What do Bitcoin Miners do after Bitcoin’s halving?
Bitcoin is doing the exact opposite of what governments are doing in a time of recession. The current global crisis has governments everywhere carrying out massive quantitative easing, resulting in even higher inflation.
Meanwhile, Bitcoin’s scarcity will increase by 50% as an asset that already has a limited supply, unlike fiat, which central banks can keep printing at will.
BTC miners will earn rewards depending on how fast they can perform on the network, and that means they will have to rely mostly on their mining rigs’ computing power. Many old miners have already been phased out, while others could only come back when BCT prices started rallying in April.
For most miners, this might probably be the last BTC halving they may decide to participate in, and such a fact might turn them into long term ‘hodlers.’ Miners may move to other minable coins, which will give their mining rigs more rewards for less hash power.
Alternatively, mining might become more industrial than an individual, as rig manufacturers and professional mining pools might have more resources to keep up with the extreme BTC mining demands.
There is a lot of speculation right now, but BTC prices might not move as many flash investors anticipate. The high volatility of BTC prices right now makes BTC price movement in either direction a possible reality.

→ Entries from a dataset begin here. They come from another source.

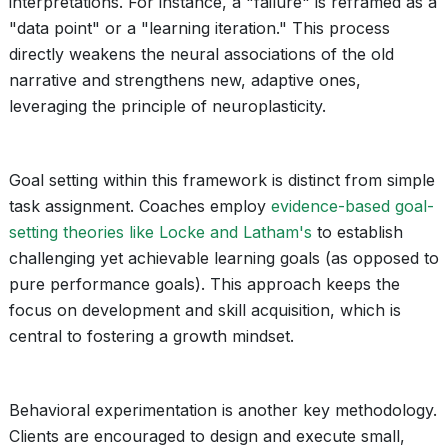
interpretations. For instance, a "failure" is reframed as a
"data point" or a "learning iteration." This process
directly weakens the neural associations of the old
narrative and strengthens new, adaptive ones,
leveraging the principle of neuroplasticity.
Goal setting within this framework is distinct from simple
task assignment. Coaches employ
evidence-based goal-
setting theories like Locke and Latham's
to establish
challenging yet achievable learning goals (as opposed to
pure performance goals). This approach keeps the
focus on development and skill acquisition, which is
central to fostering a growth mindset.
Behavioral experimentation is another key methodology.
Clients are encouraged to design and execute small,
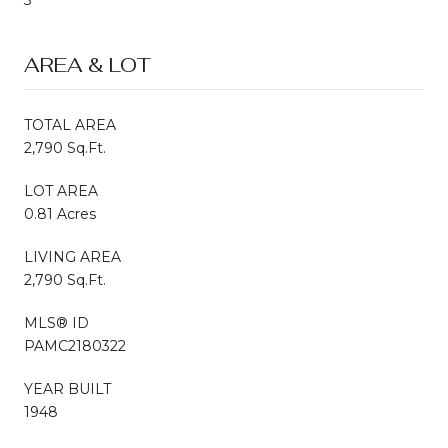
AREA & LOT
TOTAL AREA
2,790 Sq.Ft.
LOT AREA
0.81 Acres
LIVING AREA
2,790 Sq.Ft.
MLS® ID
PAMC2180322
YEAR BUILT
1948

Institutional BTC investors might also see a rise in profits as people lean more towards lending than dumping their BTC.
The scarcity of an asset is always a great price stabilizer, but there are other factors to consider. For instance, some migrants to BTC from traditional markets might decide to go back once the global economy starts to stabilize once again.
BTC’s Post-Halving Liquidity
BTC liquidity will also influence prices because people (hodlers) might choke circulation by avoiding simple BTC transactions.
Additionally, big fish BCT investors, also known as “crypto whales,” might also play a key role. They have been known to buy in bulk to stimulate demand or dump in bulk to stimulate supply.
Therefore, they might try to dupe the market through price manipulation and affect short-term and long-term BTC prices after the halving.